8. Tommy Vargas (9-2)
Unfortunately for Tommy Vargas, the loss to Farkhad Sharipov in May not only took him out of contention for a Tachi Palace Fights title shot, it may have cost him a shot in Bellator as well. Sharipov wasn’t able to inflict much damage and almost gave the fight up in the closing minutes by shooting into a knee strike, but the Kyrgyzstani wrestler’s stifling top control proved that Vargas still needs to make improvements as a grappler to succeed on the world stage. On the plus side, his conditioning was on display on December 1st when he rebounded to capture the Fight Club OC Bantamweight strap in a five round decision victory over Tyler Weathers (8-7).

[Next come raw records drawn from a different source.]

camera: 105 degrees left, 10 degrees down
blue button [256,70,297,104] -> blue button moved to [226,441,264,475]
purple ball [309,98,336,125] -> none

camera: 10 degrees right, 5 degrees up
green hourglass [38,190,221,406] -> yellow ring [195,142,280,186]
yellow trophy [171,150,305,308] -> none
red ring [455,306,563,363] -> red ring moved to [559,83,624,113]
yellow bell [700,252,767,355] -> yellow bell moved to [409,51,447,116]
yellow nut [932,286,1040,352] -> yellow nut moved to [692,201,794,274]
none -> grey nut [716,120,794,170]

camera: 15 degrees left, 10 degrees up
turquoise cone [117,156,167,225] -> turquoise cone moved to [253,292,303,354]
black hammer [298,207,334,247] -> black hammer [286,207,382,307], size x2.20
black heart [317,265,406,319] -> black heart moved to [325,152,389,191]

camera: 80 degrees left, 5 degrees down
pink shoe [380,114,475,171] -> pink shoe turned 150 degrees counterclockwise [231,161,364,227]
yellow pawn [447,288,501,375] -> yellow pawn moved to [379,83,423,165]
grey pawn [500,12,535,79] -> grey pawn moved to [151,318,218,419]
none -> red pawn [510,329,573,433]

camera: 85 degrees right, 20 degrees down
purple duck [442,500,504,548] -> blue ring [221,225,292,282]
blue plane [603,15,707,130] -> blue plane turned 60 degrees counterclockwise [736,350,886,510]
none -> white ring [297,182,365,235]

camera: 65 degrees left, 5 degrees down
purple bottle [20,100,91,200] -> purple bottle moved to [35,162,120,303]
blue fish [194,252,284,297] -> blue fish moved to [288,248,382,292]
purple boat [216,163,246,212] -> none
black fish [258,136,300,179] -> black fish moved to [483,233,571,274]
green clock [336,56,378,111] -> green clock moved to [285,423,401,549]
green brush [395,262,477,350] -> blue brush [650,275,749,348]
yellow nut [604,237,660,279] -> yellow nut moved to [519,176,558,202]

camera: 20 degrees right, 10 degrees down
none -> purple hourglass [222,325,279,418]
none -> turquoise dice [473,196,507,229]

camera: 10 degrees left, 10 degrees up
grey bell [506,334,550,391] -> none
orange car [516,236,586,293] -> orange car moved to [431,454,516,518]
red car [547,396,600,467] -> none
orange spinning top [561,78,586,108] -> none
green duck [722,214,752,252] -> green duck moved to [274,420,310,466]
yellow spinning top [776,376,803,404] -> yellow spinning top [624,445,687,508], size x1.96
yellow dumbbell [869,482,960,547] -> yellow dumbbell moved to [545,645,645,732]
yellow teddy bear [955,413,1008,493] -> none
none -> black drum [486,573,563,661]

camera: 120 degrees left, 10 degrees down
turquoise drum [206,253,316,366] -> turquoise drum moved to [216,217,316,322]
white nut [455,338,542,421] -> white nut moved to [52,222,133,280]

With his last seven fights all having gone to the judges scorecards, Vargas needs to post an impressive finish to get back on track.
9. Mike Easton (11-1)
It turned out that a two year period between pro fights wasn’t an issue for Mike Easton. With the UFC bantamweight division in need of veteran talent, Easton made his debut in Washington, D.C. at the final edition of UFC on Versus as the local favorite. Fellow debutant Byron Bloodworth (6-2) succumbed to the power of Easton’s clinch in the second round, folding to some particularly nasty knees to the body. Clearly his hard work put in at Alliance MMA is paying off; he’s come a long way from the ignominious decision win over Chase Beebe and the controversy that ensued. With no word yet on Easton’s next opponent, perhaps a move to flyweight is in his future?
10. Denis Puric (4-3)
Despite his ugly record and proclivity for getting submitted by superior grapplers, Denis Puric continues to show pugilistic promise and a flair for the dramatic that puts him in high demand on the Canadian MMA circuit. After submittiing to Winnipeg’s Cory Houston (4-1) at Score Fighting Series 2 in October, Puric made his Bellator debut less than a month later, taking on Chuck Mady (5-6) on the preliminary card. In a performance reminiscent of his compatriot, UFC Lightweight John Makdessi, Denis dominated with a flashy array of kicking technique, spinning and hooking his way to a sensational TKO stoppage win after two rounds. Although Puric did not do enough to earn a spot in the next Bellator 135lb bracket, the buzz about “that tae kwon do guy” should ensure a return invite to the show in 2012.